* [Tasks to carry out]:
1. Answer these questions from the Someron Voima article, one line per answer, marked as shown:
(a) Who heads the club's Football Section?
(b) From which year to which year did the club play three consecutive seasons in the Kakkonen?
(c) What is the name of the club's home ground?
2. Carry on the Someron Voima article from its final sentence, writing in the same formal encyclopedic style.

* [Selected excerpt]:
========

Someron Voima
- Full name: Someron Voima
- Nickname(s): SoVo
- Founded: 1932; 93 years ago
- Ground: Someron urheilukenttä, Somero Finland
- Chairman: Timo Rannikko
- Manager: Tommy Lundberg
- League: Kutonen
| Home colours | Away colours |

= Someron Voima =

Finnish sports club

Someron Voima (abbreviated SoVo) is a sports club from Somero in Finland. The club was formed in 1932 and their home ground is at the Someron urheilukenttä. The men's football first team currently plays in the Kutonen. The Chairman of SoVo is Timo Rannikko and Henri Hakamäki heads the Football Section.

==Background==
The club currently has sections covering football, volleyball, floorball, futsal, boxing, handball, athletics and keep-fit. There are also sections for Veterans, Youth and Women for whom various activities are organised.

SoVo has spent many seasons in the lower divisions of the Finnish football league but has been much more successful over the last decade. The club played 3 consecutive seasons in the Kakkonen (Second Division), the third tier of Finnish football from 2005 to 2007 and is now back at that level in 2010 following promotion from the Kolmonen at the end of the 2009 season.

========

* [Data provided]:

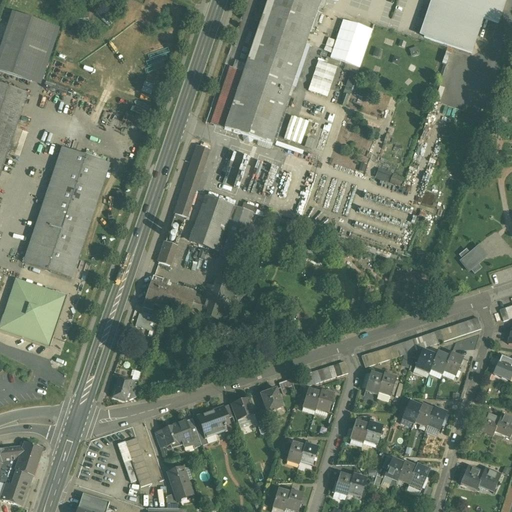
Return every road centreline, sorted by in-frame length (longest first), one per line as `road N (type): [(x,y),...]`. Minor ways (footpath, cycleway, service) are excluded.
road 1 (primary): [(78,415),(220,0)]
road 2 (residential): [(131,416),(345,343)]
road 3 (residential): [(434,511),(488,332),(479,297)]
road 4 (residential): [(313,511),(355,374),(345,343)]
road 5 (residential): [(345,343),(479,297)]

========

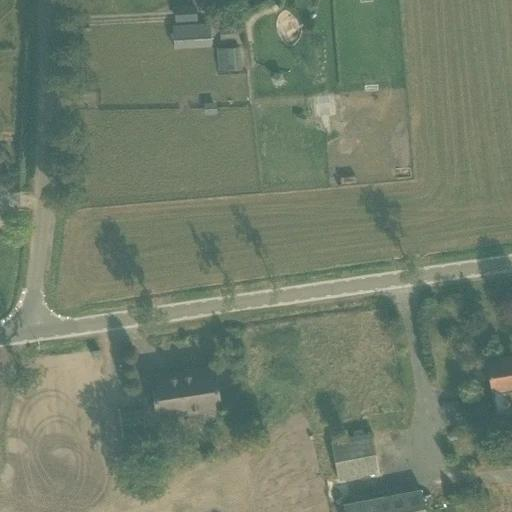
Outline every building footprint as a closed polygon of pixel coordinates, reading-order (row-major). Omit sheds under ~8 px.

========

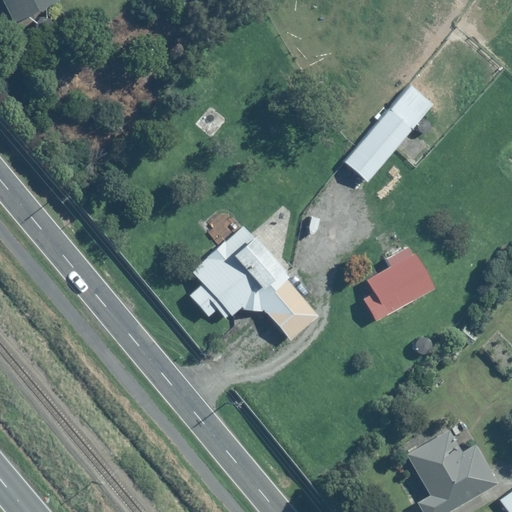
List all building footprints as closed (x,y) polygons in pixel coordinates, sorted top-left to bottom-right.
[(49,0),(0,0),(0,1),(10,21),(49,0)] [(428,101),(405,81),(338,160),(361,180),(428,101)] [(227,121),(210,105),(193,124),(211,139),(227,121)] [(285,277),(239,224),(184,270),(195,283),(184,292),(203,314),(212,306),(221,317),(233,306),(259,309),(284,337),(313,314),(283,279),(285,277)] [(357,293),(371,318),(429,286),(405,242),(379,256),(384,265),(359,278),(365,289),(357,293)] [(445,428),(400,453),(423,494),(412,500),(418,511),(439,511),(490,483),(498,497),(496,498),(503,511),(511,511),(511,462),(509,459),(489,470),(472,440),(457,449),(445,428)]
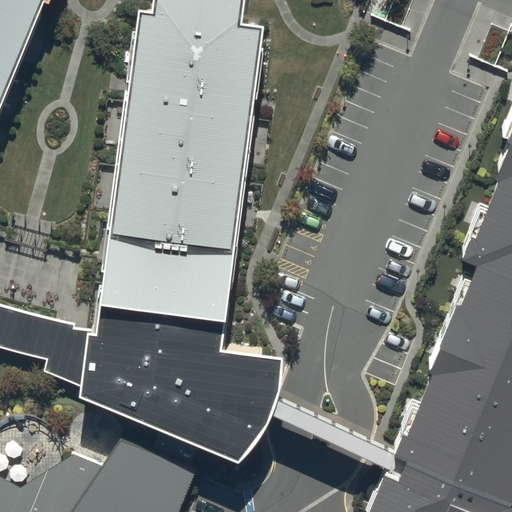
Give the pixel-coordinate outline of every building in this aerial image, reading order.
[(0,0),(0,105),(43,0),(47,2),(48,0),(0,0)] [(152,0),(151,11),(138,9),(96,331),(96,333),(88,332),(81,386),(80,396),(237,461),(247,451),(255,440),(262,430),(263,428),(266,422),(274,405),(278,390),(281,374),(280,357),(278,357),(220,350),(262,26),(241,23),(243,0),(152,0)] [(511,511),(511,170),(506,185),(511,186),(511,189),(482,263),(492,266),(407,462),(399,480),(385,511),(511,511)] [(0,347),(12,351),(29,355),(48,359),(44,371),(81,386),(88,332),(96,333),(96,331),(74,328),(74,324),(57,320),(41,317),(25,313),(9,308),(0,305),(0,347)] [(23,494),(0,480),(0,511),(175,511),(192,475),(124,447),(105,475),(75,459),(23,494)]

========

* [Set of answers]:
1.
(a) Henri Hakamäki
(b) From 2005 to 2007
(c) Someron urheilukenttä

2.
==Season to season==

| Season | Level | Division | Section | Administration | Position | Movements |
|---|---|---|---|---|---|---|
| 2003 | Tier 5 | Nelonen (Fourth Division) |  | Turku and Åland Islands (SPL Turku) | 1st | Promoted |
| 2004 | Tier 4 | Kolmonen (Third Division) |  | Turku and Åland Islands (SPL Turku) | 1st | Promoted |
| 2005 | Tier 3 | Kakkonen (Second Division) | West Group | Finnish FA (Suomen Pallolitto) | 9th |  |
| 2006 | Tier 3 | Kakkonen (Second Division) | Group B | Finnish FA (Suomen Pallolitto) | 11th |  |
| 2007 | Tier 3 | Kakkonen (Second Division) | Group B | Finnish FA (Suomen Pallolitto) | 12th | Relegated |
| 2008 | Tier 4 | Kolmonen (Third Division) |  | Turku and Åland Islands (SPL Turku) | 6th |  |
| 2009 | Tier 4 | Kolmonen (Third Division) |  | Turku and Åland Islands (SPL Turku) | 1st | Promoted |
| 2010 | Tier 3 | Kakkonen (Second Division) | Group B | Finnish FA (Suomen Pallolitto) |  |  |

- 4 seasons in Kakkonen
- 3 seasons in Kolmonen
- 1 season in Nelonen

==Club Structure==
SoVo currently has 1 men's team, 1 woman's team, 4 boys teams and 2 girls teams.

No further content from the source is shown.